= Michael Barnsley =

British mathematician (born 1946)

Michael Fielding Barnsley (born 1946) is a British mathematician, researcher and an entrepreneur who has worked on fractal compression; he holds several patents on the technology. He received his Ph.D. in theoretical chemistry from University of Wisconsin–Madison in 1972 and BA in mathematics from Oxford in 1968. In 1987 he founded Iterated Systems Incorporated, and in 1988 he published a book entitled Fractals Everywhere and in 2006 SuperFractals.

He has also published these scientific papers: "Existence and Uniqueness of Orbital Measures", "Theory and Applications of Fractal Tops", "A Fractal Valued Random Iteration Algorithm and Fractal Hierarchy", "V-variable fractals and superfractals", "Fractal Transformations" and "Ergodic Theory, Fractal Tops and Colour Stealing".

He is also credited for discovering the collage theorem.

Iterated Systems was initially devoted to fractal image compression (epitomised by the Barnsley fern), and later focused on image archive management and was renamed to MediaBin.
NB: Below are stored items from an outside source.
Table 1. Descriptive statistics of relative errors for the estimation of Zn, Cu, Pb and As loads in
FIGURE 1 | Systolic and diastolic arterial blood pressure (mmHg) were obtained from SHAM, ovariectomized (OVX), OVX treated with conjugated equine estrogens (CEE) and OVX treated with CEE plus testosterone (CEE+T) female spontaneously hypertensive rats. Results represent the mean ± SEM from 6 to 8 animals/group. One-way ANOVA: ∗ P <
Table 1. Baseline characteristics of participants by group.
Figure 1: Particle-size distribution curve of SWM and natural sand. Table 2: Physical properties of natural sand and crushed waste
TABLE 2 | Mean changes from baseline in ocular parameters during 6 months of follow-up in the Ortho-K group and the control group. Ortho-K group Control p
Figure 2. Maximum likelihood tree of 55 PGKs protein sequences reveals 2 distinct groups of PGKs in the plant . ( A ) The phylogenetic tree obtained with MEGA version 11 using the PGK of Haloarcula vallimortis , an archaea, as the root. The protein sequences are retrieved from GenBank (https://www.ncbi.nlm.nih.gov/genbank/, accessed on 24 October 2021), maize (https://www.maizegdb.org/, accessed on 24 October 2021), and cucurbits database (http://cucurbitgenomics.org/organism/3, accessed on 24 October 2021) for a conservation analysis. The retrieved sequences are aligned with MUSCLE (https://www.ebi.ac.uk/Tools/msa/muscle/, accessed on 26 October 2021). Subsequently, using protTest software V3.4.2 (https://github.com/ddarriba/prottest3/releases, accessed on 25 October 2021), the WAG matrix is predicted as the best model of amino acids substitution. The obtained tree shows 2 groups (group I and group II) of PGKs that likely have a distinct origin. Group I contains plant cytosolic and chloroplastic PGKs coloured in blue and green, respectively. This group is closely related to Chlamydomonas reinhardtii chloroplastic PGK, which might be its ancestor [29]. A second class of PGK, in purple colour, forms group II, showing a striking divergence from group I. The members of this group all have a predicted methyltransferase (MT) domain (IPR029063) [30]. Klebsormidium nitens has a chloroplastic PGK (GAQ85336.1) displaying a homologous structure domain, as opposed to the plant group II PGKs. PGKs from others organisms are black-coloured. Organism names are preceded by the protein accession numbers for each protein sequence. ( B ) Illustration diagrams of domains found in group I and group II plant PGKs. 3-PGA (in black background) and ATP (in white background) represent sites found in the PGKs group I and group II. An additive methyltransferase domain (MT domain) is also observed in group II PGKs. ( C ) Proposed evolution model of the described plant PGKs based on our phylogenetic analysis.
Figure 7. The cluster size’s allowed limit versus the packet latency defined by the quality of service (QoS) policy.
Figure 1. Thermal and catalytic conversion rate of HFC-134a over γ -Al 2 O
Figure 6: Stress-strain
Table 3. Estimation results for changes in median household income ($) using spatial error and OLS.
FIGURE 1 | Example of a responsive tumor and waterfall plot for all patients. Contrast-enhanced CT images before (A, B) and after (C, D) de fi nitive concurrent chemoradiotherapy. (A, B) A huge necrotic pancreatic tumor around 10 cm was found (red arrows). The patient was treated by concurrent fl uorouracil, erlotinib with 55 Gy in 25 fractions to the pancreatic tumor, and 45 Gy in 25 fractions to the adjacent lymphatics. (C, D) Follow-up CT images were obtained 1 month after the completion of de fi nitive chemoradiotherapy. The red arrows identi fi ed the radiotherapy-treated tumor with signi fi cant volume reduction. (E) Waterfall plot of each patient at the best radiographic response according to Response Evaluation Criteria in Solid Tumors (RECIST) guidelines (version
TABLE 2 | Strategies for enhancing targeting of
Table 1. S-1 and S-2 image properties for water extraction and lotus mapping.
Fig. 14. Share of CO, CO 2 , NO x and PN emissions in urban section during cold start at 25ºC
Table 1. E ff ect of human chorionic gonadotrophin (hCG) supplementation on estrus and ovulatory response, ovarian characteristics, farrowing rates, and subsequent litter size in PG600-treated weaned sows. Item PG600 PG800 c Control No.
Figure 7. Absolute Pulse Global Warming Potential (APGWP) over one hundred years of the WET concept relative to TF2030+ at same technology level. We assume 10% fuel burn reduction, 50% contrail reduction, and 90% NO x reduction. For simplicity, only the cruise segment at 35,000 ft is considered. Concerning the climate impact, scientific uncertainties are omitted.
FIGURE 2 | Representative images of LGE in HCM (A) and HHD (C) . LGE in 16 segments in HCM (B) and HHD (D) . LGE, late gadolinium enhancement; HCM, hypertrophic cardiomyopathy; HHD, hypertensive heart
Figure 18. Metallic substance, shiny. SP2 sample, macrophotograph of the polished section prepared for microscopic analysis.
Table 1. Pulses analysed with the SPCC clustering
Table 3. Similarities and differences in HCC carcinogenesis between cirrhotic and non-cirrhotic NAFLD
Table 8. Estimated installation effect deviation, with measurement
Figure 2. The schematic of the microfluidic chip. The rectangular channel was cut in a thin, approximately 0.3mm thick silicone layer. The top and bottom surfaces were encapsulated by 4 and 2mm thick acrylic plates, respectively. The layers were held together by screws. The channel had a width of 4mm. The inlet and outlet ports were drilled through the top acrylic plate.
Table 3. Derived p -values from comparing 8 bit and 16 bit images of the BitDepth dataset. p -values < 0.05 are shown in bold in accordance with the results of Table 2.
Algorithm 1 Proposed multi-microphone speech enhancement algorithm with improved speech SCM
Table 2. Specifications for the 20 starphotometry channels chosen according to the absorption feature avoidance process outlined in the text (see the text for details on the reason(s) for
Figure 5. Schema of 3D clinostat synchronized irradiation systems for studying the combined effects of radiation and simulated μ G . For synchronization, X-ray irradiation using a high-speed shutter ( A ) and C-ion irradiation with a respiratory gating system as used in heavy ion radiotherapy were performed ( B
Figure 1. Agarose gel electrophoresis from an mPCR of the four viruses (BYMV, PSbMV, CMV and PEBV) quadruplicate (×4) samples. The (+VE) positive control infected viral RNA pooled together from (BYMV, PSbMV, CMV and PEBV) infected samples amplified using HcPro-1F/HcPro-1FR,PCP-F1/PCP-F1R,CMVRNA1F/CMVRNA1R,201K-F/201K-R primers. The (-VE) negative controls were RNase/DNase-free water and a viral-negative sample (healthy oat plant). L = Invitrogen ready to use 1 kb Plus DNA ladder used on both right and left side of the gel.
It was acquired in 2003 by Interwoven, by which time Barnsley was no longer affiliated with the company.

As of 2005, he is on the faculty of the Mathematical Sciences Institute of the Australian National University. Barnsley previously held a faculty position at Georgia Tech.

Michael Barnsley is the son of author Gabriel Fielding (Alan Fielding Barnsley) and a descendant of Henry Fielding.